Estratto della fonte:

- - - -

Piero Ostellino, membro del comitato scientifico di Società Libera, giornalista e saggista, ha raccolto in un libro - "Il dubbio" (Rizzoli, pp. 394, euro 17,50) - gli editoriali pubblicati negli ultimi quattro anni sul Corriere della Sera, di cui è stato direttore, all'interno dell'omonima rubrica. Si tratta, come recita il sottotitolo del volume, di riflessioni su politica e società in Italia da parte di "un liberale scomodo". Tale deve essere il liberale tout court: abituato a pensare con la propria testa, indipendente nel giudizio, scevro da preconcetti e lontano da ideologie ingessate e presuntuose. Sensibile, al contrario, al benessere dell'individuo e della collettività, che passa attraverso l'affermazione della loro libertà; attento a rivedere il proprio giudizio, consapevole - come ricorda Ostellino stesso - che esistono solo certezze relative esposte continuamente a confutazione dalle dure repliche della storia. Ecco perché il liberale, quello autentico, per sua stessa natura non può che essere scomodo.
Abbiamo cercato di approfondire con l'Autore alcuni dei temi trattati nel suo libro.

Domanda: Nell'introduzione, a proposito del liberismo - l'applicazione in campo economico del pensiero liberale - scrive che le aziende che possiedono una vasta rete di informazioni tecniche hanno il potere di influenzare le decisioni di governi e parlamenti. Se ciò è vero, è lecito dire che il liberismo ha prevalso sul liberalismo? E' dunque in crisi il principio dell'uguaglianza delle opportunità, cardine della dottrina liberale?

- - - -

Dati di partenza:

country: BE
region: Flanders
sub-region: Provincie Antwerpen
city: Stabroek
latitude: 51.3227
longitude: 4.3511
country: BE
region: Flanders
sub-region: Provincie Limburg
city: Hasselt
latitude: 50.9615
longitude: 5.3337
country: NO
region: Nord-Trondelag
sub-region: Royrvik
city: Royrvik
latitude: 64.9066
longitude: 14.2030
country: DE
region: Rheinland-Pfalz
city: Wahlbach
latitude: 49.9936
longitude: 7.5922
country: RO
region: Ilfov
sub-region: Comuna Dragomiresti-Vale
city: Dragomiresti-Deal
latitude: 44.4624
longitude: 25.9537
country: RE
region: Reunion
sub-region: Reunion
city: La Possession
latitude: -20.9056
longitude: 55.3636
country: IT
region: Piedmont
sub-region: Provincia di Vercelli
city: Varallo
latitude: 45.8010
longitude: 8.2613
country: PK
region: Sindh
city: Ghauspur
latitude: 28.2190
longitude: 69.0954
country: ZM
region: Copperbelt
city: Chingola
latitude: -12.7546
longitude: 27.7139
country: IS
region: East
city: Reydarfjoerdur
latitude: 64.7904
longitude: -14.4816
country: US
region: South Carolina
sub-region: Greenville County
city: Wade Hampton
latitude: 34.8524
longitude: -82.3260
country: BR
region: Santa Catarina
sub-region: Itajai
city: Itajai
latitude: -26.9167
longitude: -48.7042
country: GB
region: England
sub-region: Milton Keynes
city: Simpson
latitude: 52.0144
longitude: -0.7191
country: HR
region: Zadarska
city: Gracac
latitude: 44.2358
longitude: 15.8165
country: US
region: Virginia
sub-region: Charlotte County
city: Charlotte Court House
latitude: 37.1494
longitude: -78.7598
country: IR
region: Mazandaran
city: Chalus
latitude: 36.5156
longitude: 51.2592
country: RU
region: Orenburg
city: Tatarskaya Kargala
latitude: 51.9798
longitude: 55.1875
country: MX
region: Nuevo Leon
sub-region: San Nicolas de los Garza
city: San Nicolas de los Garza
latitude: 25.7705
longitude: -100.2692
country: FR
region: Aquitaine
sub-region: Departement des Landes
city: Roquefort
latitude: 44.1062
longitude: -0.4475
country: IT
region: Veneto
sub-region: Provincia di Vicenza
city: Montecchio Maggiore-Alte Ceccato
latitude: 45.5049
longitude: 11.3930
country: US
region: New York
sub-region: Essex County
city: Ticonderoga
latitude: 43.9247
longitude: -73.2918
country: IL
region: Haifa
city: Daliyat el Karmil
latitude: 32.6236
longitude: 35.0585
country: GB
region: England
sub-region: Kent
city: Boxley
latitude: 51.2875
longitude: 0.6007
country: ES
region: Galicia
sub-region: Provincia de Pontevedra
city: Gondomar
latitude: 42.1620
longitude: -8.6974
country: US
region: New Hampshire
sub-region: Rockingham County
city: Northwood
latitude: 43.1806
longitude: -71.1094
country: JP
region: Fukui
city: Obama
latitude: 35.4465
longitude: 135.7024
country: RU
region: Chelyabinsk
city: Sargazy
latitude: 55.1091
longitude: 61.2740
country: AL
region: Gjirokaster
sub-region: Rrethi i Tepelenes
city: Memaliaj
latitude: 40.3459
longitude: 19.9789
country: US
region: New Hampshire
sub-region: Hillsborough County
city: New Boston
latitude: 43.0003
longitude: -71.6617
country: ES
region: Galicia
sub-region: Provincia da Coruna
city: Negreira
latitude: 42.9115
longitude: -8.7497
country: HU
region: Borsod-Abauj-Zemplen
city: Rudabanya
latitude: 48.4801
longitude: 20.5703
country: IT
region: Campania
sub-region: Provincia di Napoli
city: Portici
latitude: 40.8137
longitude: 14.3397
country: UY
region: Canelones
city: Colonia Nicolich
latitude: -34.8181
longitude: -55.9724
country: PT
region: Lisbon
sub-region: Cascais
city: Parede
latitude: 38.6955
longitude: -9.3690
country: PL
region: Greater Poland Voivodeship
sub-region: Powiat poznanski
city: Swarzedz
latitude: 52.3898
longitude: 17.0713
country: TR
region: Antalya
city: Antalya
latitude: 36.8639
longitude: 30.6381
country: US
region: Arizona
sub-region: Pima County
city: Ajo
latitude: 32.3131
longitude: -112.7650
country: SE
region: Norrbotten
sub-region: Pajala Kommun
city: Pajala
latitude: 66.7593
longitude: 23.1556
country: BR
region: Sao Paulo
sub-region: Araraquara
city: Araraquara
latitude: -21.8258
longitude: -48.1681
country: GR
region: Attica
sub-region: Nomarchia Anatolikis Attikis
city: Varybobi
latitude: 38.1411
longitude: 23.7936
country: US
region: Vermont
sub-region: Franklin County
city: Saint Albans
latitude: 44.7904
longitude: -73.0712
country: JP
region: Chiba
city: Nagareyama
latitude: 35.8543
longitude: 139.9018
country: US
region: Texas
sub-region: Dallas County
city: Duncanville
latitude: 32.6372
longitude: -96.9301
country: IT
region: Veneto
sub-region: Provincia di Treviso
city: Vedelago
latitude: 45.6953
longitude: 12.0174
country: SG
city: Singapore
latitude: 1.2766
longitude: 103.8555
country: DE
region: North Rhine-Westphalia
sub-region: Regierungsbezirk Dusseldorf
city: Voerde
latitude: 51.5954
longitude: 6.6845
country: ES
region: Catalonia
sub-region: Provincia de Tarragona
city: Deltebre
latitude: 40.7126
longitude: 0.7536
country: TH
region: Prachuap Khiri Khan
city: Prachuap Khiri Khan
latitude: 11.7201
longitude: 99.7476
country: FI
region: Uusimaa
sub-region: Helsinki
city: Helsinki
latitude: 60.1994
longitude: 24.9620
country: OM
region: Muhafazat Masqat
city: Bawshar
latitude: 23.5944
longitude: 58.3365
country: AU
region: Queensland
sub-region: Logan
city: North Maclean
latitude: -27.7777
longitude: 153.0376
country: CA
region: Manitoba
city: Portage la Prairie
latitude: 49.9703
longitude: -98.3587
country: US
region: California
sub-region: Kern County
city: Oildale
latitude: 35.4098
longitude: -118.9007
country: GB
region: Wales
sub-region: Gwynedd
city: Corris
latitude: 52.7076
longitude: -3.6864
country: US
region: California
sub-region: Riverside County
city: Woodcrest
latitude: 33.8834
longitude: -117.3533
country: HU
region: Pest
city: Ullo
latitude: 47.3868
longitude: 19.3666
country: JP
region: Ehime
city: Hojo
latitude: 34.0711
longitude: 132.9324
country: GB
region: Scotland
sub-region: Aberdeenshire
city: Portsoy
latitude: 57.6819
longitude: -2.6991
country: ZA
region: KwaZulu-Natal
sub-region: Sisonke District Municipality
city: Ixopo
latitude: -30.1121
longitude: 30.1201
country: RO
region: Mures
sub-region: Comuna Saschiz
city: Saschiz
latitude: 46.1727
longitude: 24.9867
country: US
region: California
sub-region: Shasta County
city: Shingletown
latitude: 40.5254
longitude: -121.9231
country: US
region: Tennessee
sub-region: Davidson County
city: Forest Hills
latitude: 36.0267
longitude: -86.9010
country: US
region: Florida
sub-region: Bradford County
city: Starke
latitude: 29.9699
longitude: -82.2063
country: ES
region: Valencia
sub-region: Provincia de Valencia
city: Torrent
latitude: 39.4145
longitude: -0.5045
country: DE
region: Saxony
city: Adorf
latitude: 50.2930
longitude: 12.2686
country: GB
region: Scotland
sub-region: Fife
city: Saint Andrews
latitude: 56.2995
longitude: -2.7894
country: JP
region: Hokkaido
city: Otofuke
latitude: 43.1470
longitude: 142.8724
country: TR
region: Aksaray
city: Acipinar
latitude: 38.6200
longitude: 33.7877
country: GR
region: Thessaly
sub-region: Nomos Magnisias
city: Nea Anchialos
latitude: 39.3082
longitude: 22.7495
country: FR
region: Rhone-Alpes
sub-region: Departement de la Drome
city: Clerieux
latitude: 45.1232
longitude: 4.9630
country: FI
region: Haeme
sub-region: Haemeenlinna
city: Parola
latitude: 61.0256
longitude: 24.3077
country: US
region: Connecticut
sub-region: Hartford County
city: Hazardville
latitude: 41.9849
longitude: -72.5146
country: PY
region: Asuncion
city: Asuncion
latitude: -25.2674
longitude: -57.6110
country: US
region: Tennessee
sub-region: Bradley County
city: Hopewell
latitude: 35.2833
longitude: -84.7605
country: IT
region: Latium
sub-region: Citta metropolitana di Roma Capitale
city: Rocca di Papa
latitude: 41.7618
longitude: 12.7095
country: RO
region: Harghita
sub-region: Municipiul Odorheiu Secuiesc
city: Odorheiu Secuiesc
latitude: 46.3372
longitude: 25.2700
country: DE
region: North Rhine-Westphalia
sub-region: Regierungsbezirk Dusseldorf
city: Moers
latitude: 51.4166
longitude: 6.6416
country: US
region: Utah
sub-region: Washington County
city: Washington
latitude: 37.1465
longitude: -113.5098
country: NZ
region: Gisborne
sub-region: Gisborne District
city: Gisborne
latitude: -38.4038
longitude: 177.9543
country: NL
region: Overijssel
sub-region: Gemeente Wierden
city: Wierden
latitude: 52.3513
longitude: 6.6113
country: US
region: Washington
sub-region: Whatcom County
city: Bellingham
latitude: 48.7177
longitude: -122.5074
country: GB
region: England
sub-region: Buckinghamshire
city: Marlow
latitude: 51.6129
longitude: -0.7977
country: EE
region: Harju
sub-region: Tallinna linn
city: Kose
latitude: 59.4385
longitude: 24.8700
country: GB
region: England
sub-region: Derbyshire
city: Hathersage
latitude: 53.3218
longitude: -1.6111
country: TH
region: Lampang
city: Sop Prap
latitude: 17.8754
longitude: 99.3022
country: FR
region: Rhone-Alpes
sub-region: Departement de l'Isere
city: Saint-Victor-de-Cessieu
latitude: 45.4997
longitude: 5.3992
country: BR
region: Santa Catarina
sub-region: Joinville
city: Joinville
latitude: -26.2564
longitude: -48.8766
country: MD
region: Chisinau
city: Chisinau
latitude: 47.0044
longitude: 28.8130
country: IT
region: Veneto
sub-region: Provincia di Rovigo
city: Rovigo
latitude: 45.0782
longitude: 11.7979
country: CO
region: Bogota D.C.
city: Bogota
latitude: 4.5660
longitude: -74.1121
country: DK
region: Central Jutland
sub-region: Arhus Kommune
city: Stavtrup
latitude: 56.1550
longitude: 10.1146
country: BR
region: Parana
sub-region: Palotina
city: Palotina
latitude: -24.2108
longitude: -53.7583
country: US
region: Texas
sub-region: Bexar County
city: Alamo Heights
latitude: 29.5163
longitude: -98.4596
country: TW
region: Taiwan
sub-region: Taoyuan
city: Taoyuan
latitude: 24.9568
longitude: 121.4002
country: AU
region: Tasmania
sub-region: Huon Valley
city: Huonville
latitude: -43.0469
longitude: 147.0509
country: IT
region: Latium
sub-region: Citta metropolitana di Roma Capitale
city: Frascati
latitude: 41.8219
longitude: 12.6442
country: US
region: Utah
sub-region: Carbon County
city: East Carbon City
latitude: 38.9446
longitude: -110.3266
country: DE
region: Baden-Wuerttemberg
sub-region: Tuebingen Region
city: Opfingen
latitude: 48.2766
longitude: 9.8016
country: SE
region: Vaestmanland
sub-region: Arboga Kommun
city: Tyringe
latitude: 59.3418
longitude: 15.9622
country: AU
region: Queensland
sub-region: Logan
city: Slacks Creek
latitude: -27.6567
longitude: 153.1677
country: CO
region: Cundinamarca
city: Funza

- - - -

Consegna 1: Trasforma in una tabella Markdown le righe dei record, dall'inizio fino alla riga che contiene "sub-region: Comuna Dragomiresti-Vale", quest'ultima inclusa. Usa le colonne "Numero" e "Riga" e tralascia le righe vuote.
Consegna 2: Prosegui l'estratto sul libro "Il dubbio" di Piero Ostellino dal punto in cui si ferma.
L'estratto e i record hanno origini diverse.

Risposta corretta 1:
| Numero | Riga |
|---|---|
| 1 | country: BE |
| 2 | region: Flanders |
| 3 | sub-region: Provincie Antwerpen |
| 4 | city: Stabroek |
| 5 | latitude: 51.3227 |
| 6 | longitude: 4.3511 |
| 7 | country: BE |
| 8 | region: Flanders |
| 9 | sub-region: Provincie Limburg |
| 10 | city: Hasselt |
| 11 | latitude: 50.9615 |
| 12 | longitude: 5.3337 |
| 13 | country: NO |
| 14 | region: Nord-Trondelag |
| 15 | sub-region: Royrvik |
| 16 | city: Royrvik |
| 17 | latitude: 64.9066 |
| 18 | longitude: 14.2030 |
| 19 | country: DE |
| 20 | region: Rheinland-Pfalz |
| 21 | city: Wahlbach |
| 22 | latitude: 49.9936 |
| 23 | longitude: 7.5922 |
| 24 | country: RO |
| 25 | region: Ilfov |
| 26 | sub-region: Comuna Dragomiresti-Vale |

Risposta corretta 2:
Risposta: <In qualche misura ciò è successo, e rappresenta la conseguenza della debolezza della politica. Che non è più in grado di rispondere alle domande della società civile e, dunque, di stabilire delle regole, valide anche per il mercato. Non è tanto il liberalismo a essere in crisi, quanto il mondo politico in generale. Che è in crisi perché è in crisi la sinistra e ciò che rappresentava, l'idea di progresso in contrasto con quella di conservazione: non esiste più la competizione tra due diversi modelli di organizzazione e sviluppo della società, così che la Politica non è più in grado di affrontare e risolvere i problemi del mondo contemporaneo, compreso quello di utilizzare il mercato come "mezzo", e non come "fine", per l'affermazione delle libertà individuali. Ma la Politica è in crisi anche per lo sgretolarsi del concetto di sovranità, effetto della globalizzazione economica: il concetto di appartenenza del cittadino a uno Stato e alle sue regole coincide sempre meno con quello di territorialità; e, conseguenza ulteriore, molti Paesi hanno una ridotta autonomia rispetto ad altri>.

D: I valori e i principi del liberalismo in Italia appartengono da sempre a una minoranza. Le cause di questo fenomeno sono da attribuirsi all'influenza del cattolicesimo prima e del marxismo poi?
R: <Entrambi hanno certo influenzato, e parecchio, la nostra cultura politica. Il cattolicesimo ha prodotto in Italia la Controriforma, senza che, prima, ci sia stata la Riforma. In Gran Bretagna, la Magna Charta è una realtà da 800 anni. Lo spirito ecumenico del cattolicesimo fa sì che la Chiesa pretenda ancora di imporre la propria morale alla collettività, quando, per un liberale, il giudizio morale attiene esclusivamente la sfera individuale>.

D: Le idee liberali saranno sempre destinate a essere minoritarie e ad avere cattiva stampa, in Italia?
R: <Resteranno minoritarie, perché il liberalismo chiede molto a se stessi in termini di capacità di critica e autocritica, meno agli altri. Ma l'uomo tende a essere intollerante, tutto il contrario di quello che predica il liberalismo, e cioè la tolleranza>.

D: Pierluigi Battista, nel suo Il Parolaio, dice di sé: sono un liberale, cioè contro la destra e contro la sinistra. Essere liberali significa questo?
R: <Io preferisco dire di essere e posizionarmi né a destra e né a sinistra, ma altrove, dalla parte dei cittadini. Mi riconosco in una collocazione che vada oltre la logica degli schieramenti e delle barricate, che superi vetuste ideologie e che sia portatore di interessi non particolari, ma generali>.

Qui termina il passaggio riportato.